Tax is a wide term which covers many aspects within its ambit. Every assessee, be it a sole proprietor, company, firm or a LLP is required to pay tax under the Income tax Act. Tax not only creates burden for an assessee but sometimes proves to be beneficial for assesses. Various tax concessions and reliefs have been provided by the Government.
When any company or firm is being converted into any other form of business entity several tax benefits are being provided in that respect. Similarly, on conversion of a Partnership firm into a Company various tax benefits have been provided which can be availed by the transferor and the transferee company.

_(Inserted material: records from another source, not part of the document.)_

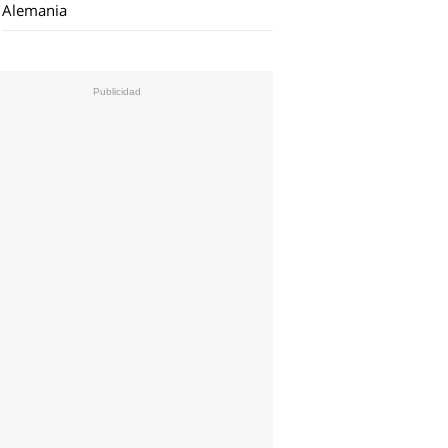
Alemania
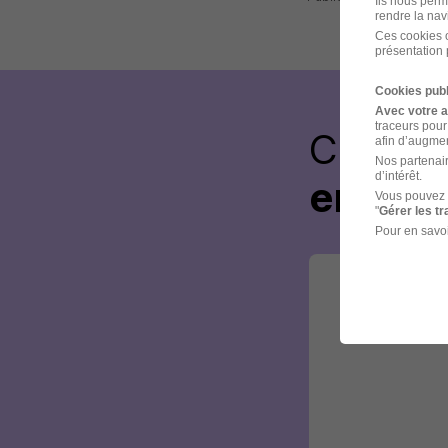
Ils nous perm
rendre la nav
Ces cookies o
présentation 
Cookies publ
Avec votre 
traceurs pour
Créez 
afin d’augmen
Nos partenair
d’intérêt.
envoye
Vous pouvez 
"
Gérer les t
Pour en savoi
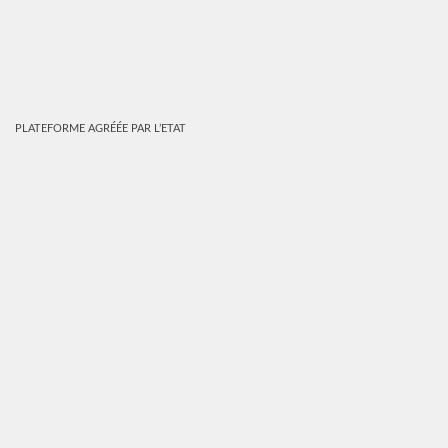
PLATEFORME AGRÉÉE PAR L’ETAT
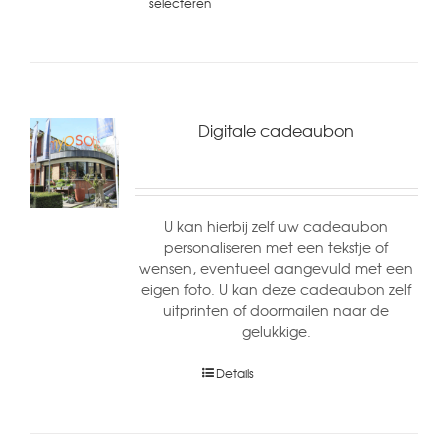
selecteren
Digitale cadeaubon
U kan hierbij zelf uw cadeaubon
personaliseren met een tekstje of
wensen, eventueel aangevuld met een
eigen foto. U kan deze cadeaubon zelf
uitprinten of doormailen naar de
gelukkige.
Details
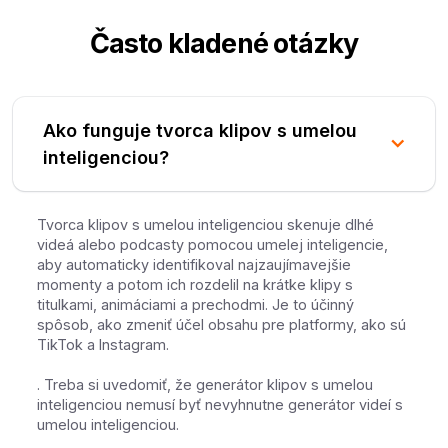
Často kladené otázky
Ako funguje tvorca klipov s umelou
inteligenciou?
Tvorca klipov s umelou inteligenciou skenuje dlhé
videá alebo podcasty pomocou umelej inteligencie,
aby automaticky identifikoval najzaujímavejšie
momenty a potom ich rozdelil na krátke klipy s
titulkami, animáciami a prechodmi. Je to účinný
spôsob, ako zmeniť účel obsahu pre platformy, ako sú
TikTok a Instagram.
. Treba si uvedomiť, že generátor klipov s umelou
inteligenciou nemusí byť nevyhnutne generátor videí s
umelou inteligenciou.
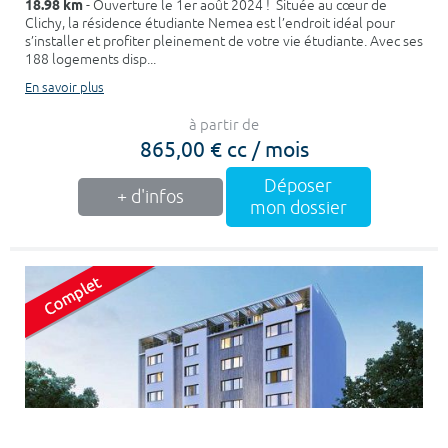
18.98 km
- Ouverture le 1er août 2024 ! Située au cœur de
Clichy, la résidence étudiante Nemea est l’endroit idéal pour
s’installer et profiter pleinement de votre vie étudiante. Avec ses
188 logements disp...
En savoir plus
à partir de
865,00 € cc / mois
Déposer
+ d'infos
mon dossier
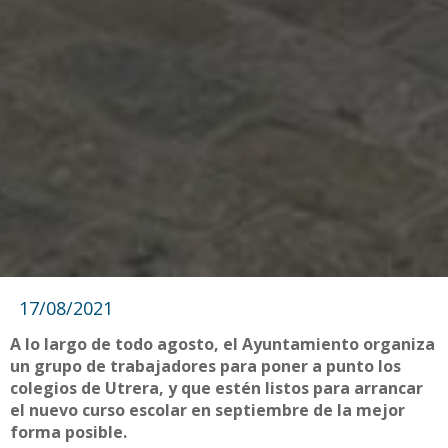
17/08/2021
A lo largo de todo agosto, el Ayuntamiento organiza
un grupo de trabajadores para poner a punto los
colegios de Utrera, y que estén listos para arrancar
el nuevo curso escolar en septiembre de la mejor
forma posible.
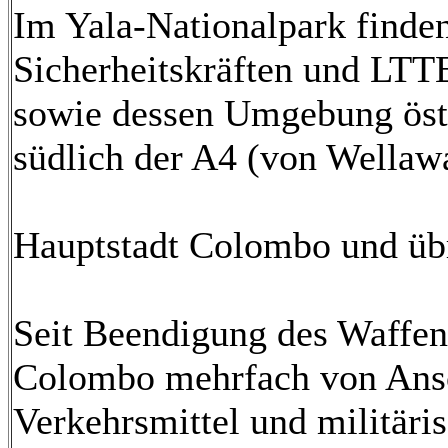
Im Yala-Nationalpark finde
Sicherheitskräften und LTT
sowie dessen Umgebung öst
südlich der A4 (von Wellawa
Hauptstadt Colombo und übr
Seit Beendigung des Waffens
Colombo mehrfach von Ansch
Verkehrsmittel und militäri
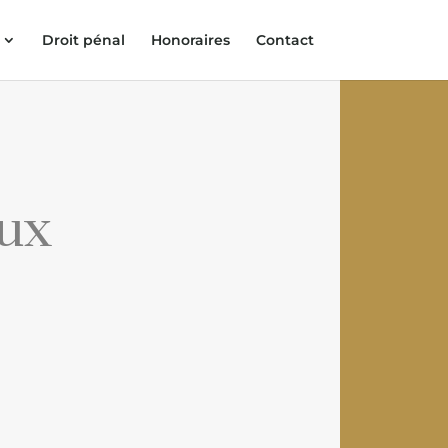
Droit pénal
Honoraires
Contact
aux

Conversion of Firm into Company – No capital Gain Tax
When a firm is being converted into a company and the firm transfers its capital assets (whether tangible or intangible) to the company, such transfers will not be charged to capital gains tax if the following conditions are satisfied:
- All the assets and liabilities of the firm immediately before its succession should become the assets and liabilities of the company.
- All the partners of the firm immediately before its succession becomes the shareholders of the company in the same proportion as their capital accounts stood before its succession.
- The partners of the firm do not receive any consideration or benefits (whether direct or indirect) other than the shares allotted to them by the company.
- The partner’s aggregate shareholding in the company is not less than 50 % of the total voting powers in the company and their shareholding should continue to remain so for a period of 5 years from the date of succession.
Carry forward & set-off of loss & unabsorbed depreciation in case of re-organization of business – If a firm is succeeded by a company fulfilling the conditions mentioned above, then the accumulated losses and unabsorbed depreciation of the predecessor firm shall be allowed to carry forward and set- off by the successor company.
Where any condition s mentioned above are not complied within any subsequent years, the set- off of loss or allowance for depreciation made in any previous year in the hands of the successor company shall be deemed to be the income of the company chargeable to tax in the year in which such conditions are not complied with.